The committee ended up relying heavily on documents, issuing dozens of subpoenas and compiling more than 400,000 pages of records. Lawmakers also spent about $6 million, hiring 23 attorneys and a dozen investigators.

"For a few weeks, we were the biggest investigative organization in the state," O'Neill said. "It takes time and money."

Ultimately, Rowland resigned after being ordered to testify before the committee as it was wrapping up its work. O'Neill said Rowland later pleaded guilty to a charge first uncovered by the legislative investigation, rather than the federal probe.

Salt Lake County District Attorney Sim Gill, who, along with Davis County Attorney Troy Rawlings, is assessing whether any state laws were broken in the alleged wrongdoing in the Utah attorney general's office, said his office would have to consider any requests from the House committee.

"Of course, we want to cooperate, but we have to cooperate within the limits of our responsibility," Gill said. "They have their job to do, and we have our job to do, and ours is a very specific, narrow look at this and theirs is very different. Like any investigation, we're not going to compromise or talk about specifics."

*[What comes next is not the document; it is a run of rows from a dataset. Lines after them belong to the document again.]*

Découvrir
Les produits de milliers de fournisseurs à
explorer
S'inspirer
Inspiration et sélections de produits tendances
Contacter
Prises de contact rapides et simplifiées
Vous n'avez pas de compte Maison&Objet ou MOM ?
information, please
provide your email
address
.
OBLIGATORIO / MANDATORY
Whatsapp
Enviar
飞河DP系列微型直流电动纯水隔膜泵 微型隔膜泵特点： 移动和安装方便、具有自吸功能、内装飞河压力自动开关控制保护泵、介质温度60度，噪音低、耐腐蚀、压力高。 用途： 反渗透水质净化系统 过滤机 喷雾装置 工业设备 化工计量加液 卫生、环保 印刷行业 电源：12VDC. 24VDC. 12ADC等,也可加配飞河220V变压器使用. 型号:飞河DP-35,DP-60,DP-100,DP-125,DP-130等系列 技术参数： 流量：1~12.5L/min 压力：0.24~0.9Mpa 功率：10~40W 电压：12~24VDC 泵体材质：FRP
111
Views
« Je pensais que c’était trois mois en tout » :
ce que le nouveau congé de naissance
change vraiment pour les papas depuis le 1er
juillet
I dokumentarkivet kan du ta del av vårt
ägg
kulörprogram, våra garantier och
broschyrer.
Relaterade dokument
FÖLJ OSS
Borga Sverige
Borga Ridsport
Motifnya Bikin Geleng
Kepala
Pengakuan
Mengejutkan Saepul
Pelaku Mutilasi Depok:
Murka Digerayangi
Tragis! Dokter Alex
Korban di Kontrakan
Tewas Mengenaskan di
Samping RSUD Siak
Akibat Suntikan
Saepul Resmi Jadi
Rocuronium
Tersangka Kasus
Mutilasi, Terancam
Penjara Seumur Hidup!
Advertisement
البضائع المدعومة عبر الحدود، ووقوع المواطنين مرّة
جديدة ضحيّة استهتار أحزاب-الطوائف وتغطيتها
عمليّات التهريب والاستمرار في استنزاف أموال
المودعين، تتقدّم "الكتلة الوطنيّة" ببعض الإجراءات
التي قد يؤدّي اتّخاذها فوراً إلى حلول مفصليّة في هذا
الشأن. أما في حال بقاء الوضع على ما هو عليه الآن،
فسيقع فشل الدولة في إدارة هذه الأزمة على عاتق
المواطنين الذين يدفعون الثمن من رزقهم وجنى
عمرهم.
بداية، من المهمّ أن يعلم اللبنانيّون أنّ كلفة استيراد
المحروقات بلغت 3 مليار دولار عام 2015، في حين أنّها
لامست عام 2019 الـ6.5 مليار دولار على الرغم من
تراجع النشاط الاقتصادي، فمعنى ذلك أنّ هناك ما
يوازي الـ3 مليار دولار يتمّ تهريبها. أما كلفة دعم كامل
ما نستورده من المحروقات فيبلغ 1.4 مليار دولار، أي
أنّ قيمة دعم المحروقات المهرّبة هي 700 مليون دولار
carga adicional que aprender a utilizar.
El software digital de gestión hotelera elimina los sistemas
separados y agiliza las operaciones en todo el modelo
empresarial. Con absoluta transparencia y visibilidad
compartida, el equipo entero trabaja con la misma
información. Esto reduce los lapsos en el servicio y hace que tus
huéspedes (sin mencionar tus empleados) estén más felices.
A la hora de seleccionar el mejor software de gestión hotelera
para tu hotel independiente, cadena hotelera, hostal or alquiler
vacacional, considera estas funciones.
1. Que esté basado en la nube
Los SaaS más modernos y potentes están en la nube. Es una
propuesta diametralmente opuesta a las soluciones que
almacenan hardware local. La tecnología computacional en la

A spokesman for the U.S. Justice Department declined to comment Friday in light of the ongoing Swallow investigation and because the House committee has not yet been formed.

The Utah House plans to convene July 3 to create the panel.

Gov. Gary Herbert said Thursday that state agencies participating in the investigation would cooperate, provided it didn't impede other probes.

"That's probably going to be a very careful road to go down," he said, "and I expect we'll have legal counsel advise everyone on what is the appropriate way to do this."

Swallow has said he welcomes the House investigation and is confident it will clear up inaccuracies about the alleged misconduct. He has said he will cooperate fully and open his office to investigators.

The House committee would not, of course, have the authority to recommend impeachment, as the committees in Connecticut and Illinois did. But the House could bring articles of impeachment based on the panel's findings.

The time frame for the Utah committee remains uncertain. Although in the cases of Connecticut and Illinois — as well as the Arizona impeachment of then-Gov. Evan Mecham — the investigations moved relatively quickly.

The Connecticut panel, formed in January 2004, originally had a three-month due date, but the deadline was extended twice before Rowland resigned in June.

The investigation that led to the impeachment of Mecham took three months, wrapping up in January 1988.

And the inquiry into Blagojevich's conduct took just six weeks over the December holidays.

It benefited from information, including wiretaps and witness testimony, that was part of Blagojevich's warrant when he was arrested a week before the lawmakers' investigation convened.

O'Neill said, in his experience, targets start out welcoming the investigations, but as they go on, unflattering details inevitably emerge.

"Nobody looks better after they've been investigated than before. It just doesn't work out that way," he said. "While occasionally the net result is someone is exonerated … by the time people in a body like a legislative chamber feel like they've got enough evidence to start an investigation, that's kind of the beginning of the countdown to someone having to leave office."

Twitter: @RobertGehrke —

14 in running for special counsel

The lieutenant governor's office has received bids from 14 law firms or attorneys to lead a special-counsel investigation into whether Attorney General John Swallow violated Utah campaign laws by failing to list two businesses on his candidate financial-disclosure forms.

One of the businesses, P-Solutions, is central to a claim that Swallow helped arrange a lobbying deal for businessman Jeremy Johnson to avert a federal probe.

Mark Thomas, Utah's director of elections, said a committee will be formed to review and score the bids over the next few weeks.

"Hopefully, within the next three to four weeks," Thomas said, " ... we will have sat down with our special counsel for the first time [and] have a contract signed."

Originally, only two respondents submitted bids. The names of the bidders cannot be released until the contract is awarded.